The next few miles were pretty uneventful, but I was so surprised by the number of women who I saw actually slowing down while running down the very small, few inclines on this course. Don’t they know a downhill is FREE SPEED? 

At the mile 3 marker, I saw 29:42 on my Garmin and thought I could possibly beat an hour if I kept up my pace, or got a bit faster.  I did pass a woman on the Mass Ave bridge (between mile 4 and 5), who was walking, and I tapped her on the back and said that she was doing good, at this pace, she could break an hour. She just smiled at me and let me keep going. I think later on I did see her running again.  When I got to the mile 5ish water stand, I saw my watch was at about 48 minutes and change, and was a bit worried I’d slowed down to a pace that would put me over an hour at the end. But I knew I could go faster and I really did want to break an hour.

In between Mile 5 and 6, there was a guy standing on the side of the road in a tux. He was good looking and reminded me of the Nike race in San Francisco where at the end, you get a Tiffany necklace from a guy in a tux.  There were a few other young, good looking guys on the side of the road, with signs and big smiles for all of us –  I thought, I’m sure they are helping a lot of people to keep going! (I told my husband about it and he said maybe he had a girlfriend running, and I said, maybe he was going to propose to someone?! To which my husband said, oh yeah, proposing to a sweaty girl, I’m sure!)  

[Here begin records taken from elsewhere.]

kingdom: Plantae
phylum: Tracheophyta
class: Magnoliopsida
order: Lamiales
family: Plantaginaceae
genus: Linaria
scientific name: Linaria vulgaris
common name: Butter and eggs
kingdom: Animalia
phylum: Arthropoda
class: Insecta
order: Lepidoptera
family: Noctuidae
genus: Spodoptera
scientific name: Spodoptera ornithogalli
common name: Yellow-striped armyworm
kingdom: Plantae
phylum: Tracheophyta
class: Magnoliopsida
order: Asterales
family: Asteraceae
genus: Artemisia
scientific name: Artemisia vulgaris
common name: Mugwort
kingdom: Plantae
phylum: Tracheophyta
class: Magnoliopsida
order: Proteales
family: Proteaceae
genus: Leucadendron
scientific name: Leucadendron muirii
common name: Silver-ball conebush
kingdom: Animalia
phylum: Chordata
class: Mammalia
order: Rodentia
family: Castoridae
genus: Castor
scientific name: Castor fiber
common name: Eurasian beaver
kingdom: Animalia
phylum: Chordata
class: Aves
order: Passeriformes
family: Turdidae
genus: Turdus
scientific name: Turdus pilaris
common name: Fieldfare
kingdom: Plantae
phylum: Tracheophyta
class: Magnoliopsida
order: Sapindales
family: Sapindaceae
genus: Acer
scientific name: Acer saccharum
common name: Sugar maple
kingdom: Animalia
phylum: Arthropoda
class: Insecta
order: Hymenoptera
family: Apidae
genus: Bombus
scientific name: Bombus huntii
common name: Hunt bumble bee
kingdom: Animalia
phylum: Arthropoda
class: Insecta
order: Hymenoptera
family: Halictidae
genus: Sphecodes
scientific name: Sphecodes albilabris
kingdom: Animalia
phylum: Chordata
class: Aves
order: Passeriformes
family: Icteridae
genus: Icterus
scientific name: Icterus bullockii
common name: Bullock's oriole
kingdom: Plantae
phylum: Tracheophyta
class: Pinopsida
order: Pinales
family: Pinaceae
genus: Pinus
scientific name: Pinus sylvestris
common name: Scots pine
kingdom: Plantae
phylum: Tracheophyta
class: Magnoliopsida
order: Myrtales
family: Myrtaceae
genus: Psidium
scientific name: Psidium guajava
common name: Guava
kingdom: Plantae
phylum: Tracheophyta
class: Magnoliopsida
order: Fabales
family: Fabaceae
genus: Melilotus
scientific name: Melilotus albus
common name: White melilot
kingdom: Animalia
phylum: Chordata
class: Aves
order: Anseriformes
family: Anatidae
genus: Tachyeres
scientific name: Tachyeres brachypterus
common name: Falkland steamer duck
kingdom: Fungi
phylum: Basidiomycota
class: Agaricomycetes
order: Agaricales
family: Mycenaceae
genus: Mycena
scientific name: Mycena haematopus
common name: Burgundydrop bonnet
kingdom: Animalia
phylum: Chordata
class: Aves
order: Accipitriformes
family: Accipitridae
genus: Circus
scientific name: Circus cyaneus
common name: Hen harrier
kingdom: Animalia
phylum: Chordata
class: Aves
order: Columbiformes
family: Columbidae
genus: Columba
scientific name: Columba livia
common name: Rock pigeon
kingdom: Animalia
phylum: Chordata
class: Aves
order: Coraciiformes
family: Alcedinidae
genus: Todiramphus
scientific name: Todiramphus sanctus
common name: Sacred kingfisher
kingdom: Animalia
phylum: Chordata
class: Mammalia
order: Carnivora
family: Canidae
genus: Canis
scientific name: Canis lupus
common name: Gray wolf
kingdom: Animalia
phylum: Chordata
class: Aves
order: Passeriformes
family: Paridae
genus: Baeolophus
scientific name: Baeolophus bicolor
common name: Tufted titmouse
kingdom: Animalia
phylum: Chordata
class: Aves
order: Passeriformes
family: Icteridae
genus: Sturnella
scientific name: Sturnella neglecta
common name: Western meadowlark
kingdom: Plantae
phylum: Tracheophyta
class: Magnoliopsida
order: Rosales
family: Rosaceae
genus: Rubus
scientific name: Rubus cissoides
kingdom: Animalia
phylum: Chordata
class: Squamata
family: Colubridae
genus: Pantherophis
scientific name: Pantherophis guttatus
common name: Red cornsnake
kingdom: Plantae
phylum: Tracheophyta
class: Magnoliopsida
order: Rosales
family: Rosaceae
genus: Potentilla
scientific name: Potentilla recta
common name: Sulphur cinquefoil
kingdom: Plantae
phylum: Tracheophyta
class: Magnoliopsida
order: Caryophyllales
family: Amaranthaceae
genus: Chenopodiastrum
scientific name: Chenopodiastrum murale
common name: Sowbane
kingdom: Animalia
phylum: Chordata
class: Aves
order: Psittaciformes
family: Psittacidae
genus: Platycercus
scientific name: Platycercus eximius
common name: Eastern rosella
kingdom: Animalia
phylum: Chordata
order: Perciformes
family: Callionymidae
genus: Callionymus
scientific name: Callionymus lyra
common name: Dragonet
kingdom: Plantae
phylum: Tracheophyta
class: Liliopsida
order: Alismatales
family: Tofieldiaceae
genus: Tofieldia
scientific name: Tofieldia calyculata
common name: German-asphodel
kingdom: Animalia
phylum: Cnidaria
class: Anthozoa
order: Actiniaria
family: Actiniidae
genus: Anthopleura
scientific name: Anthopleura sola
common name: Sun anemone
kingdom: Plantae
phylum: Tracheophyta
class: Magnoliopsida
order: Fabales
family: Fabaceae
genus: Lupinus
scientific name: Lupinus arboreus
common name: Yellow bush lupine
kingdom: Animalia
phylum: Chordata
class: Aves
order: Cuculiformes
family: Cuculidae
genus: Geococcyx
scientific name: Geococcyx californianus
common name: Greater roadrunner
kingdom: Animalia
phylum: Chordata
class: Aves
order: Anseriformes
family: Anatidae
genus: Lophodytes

Anyway, I digress. At about mile 5.6 or 5.7, you arrive at the  Boston Public Gardens.  At this point, I knew I needed to be on the inside, to cut as much distance as possible, and I didn’t care if I needed to run up on the sidewalk again, or what I had to do to get around people. I looked at my watch and saw something like 54 as the front number, and thought, I guess I really can break an hour today even with the “yard sale” debacle and everything.  I just picked up my speed and got going.  I am happy to say I was sprinting at the end, and could remind myself that I did “start strong” (except for the yard sale move) and did “finisher stronger,” which is the mantra of this race. 🙂 🙂

 Here are some stats for today – it’s a PR since I started running a few years ago, and that’s never bad:

  • Garmin distance: 6.31 miles (giant slalom, remember?) offiicial distance: 6.2 miles
  • Garmin time: 59:04; official time: 59:00
  • Average garmin pace: 9:22; average official race pace: 9:30
  • Place overall: 2304/6020 runners (per Cool Running, although I heard there were over 8000 runners)
  • Division place (women 30:39): 727/1835 (Magdalena Lewy-Boulet won my division, so I don’t feel so badly for not doing better)
  • Mile 1: 9:52 pace (includes the “yard sale”)
  • Mile 2: 9:26
  • Mile 3: 9:20
  • Mile 4: 9:29
  • Mile 5: 9:46 (think I spent  more time walking through the water stop)
  • Mile 6: 8:54
  • Last .2/.31 miles: 7:29 pace

Below are some pics I took with my phone. I’m kind of bummed because I used the camera zoom app and then forgot to actually “zoom,” so they look a bit blurry.  In case you are curious about the final results, and want to check out how the elites did, click here.

By the way, Kristin in WA, of Running with the Runner Girl fame,  I would love to run this race with you if you can ever make it east for Columbus Day (I know you don’t get it as a holiday but take it anyway!) (She recently posted about how she’d love to run this race some day.)